OTHER REMINISCENCES ABOUT NEW YORK CITY'S STONEWALL BAR:

Edmund White

STONEWALL, by Martin Duberman

"Homo Nest Raided"

"Stonewall" by Mark Thompson

"Stonewall" by Robert L. Pela



EDMUND WHITE

It was one of the few historical dates I can think of that had tremendous repercussions on people's intimate lives. For example, before Stonewall I went to a straight shrink and I wanted to be straight, but after Stonewall I went to a gay shrink to learn how to be a "good gay." There are so many people who can look back at that one event and say that it really changed their lives and for the better. So many days with political meanings have had ghastly consequences, like Bastille Day for instance. But Stonewall can only be seen as a positive experience. (lgny, 2 July 1998)

 

STONEWALL

BY MARTIN DUBERMAN

[From the preface to Stonewall. New York: Penguin, a Plume Book, 1994]

"Stonewall" is the emblematic event in modern lesbian and gay history. The site of a series of riots in late June early July 1969 that resulted from a police raid on a Greenwich Village gay bar, "Stonewall" has become synonymous over the years with gay resistance to oppression. Today, the word resonates with images of insurgency and self-realization and occupies a central place in the iconography of lesbian and gay awareness. The 1969 riots are now generally taken to mark the birth of the modern gay and lesbian political movement -- that moment in time when gays and lesbians recognized all at once their mistreatment and their solidarity. As such, "Stonewall" has become an empowering symbol of global proportions.

Yet remarkable -- since 1994 marks the twenty-fifth anniversary of the Stonewall riots -- the actual story of the upheaval has never been told completely, or been well understood. We have, since 1969, been trading the same few tales about the riots from the same few accounts -- trading them for so long that they have transmogrified into simplistic myth. The decades preceding Stonewall, moreover, continue to be regarded by most gays and lesbians as some vast neolithic wasteland -- and this, despite the efforts of pioneering historians like Allan Bérubé, John D'Emilio and Lillian Faderman to fill in the landscape of those years with vivid, politically astute personalities. . . .
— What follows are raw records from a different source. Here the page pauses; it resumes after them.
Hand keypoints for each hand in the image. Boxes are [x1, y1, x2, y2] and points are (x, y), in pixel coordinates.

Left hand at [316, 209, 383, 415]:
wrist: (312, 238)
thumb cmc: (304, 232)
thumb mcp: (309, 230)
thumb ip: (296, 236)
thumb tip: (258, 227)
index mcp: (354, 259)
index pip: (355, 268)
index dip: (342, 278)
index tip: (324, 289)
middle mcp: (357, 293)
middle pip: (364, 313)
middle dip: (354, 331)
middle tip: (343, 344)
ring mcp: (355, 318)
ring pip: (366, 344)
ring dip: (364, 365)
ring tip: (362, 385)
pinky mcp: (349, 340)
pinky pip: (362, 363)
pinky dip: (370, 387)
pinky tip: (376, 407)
Dr. Duberman then tells the stories of the following participants:

Craig Rodwell, a radical figure in the Mattachine Society who opened the Oscar Wilde Memorial Bookstore and spearheaded the first Christopher Street Liberation Day March.
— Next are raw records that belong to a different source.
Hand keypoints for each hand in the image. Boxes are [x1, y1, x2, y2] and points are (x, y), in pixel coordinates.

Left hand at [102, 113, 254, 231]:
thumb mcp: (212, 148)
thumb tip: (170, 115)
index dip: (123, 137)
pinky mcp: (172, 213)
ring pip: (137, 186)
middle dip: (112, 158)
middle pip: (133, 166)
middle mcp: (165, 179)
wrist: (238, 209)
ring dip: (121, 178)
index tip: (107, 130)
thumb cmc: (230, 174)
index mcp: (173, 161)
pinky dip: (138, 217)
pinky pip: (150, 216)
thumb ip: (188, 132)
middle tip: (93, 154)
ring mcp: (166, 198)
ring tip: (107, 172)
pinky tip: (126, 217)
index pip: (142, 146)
Yvonne Flowers, an occupational therapist and teacher, an African-American who was one of the founders of Salsa Soul Sisters.

Karla Jay, who subsequently completed her doctorate in comparative literature, authored a number of books, and earned a full professorship.

Sylvia (Ray) [Lee] Rivera, a Times Square hustler when only 11 years old, she became a street transvestite and the founder of STAR (Street Transvestite Action Revolutionaries).

Jim Fouratt, who joined and left the priesthood, then became an actor, hipster, antiwar protester, and a major spokesperson for the countercultural Yippie movement.

Foster Gunnison Jr., son of rich but distant parents, plunged into the pre-Stonewall homophile movement, became its archivist, and helped plan the first Christopher Street Liberation Day March.

Dr. Duberman has observed, "It had been on the West Coast, however, that the Mattachine Society had been formed and where many publications, organizations, legal challenges, and militant actions had taken place. If the Stonewall riots did not begin the gay revolution (as East Coasters, younger gays, and the national media have been wont to claim), it remains true that those riots became a symbolic event of international importance -- a symbol of such potency as to serve, ever since 1969, as a motivating force and rallying cry. There was enough glory for both coasts, the hinterland, and several generations -- though not many could see it in 1969."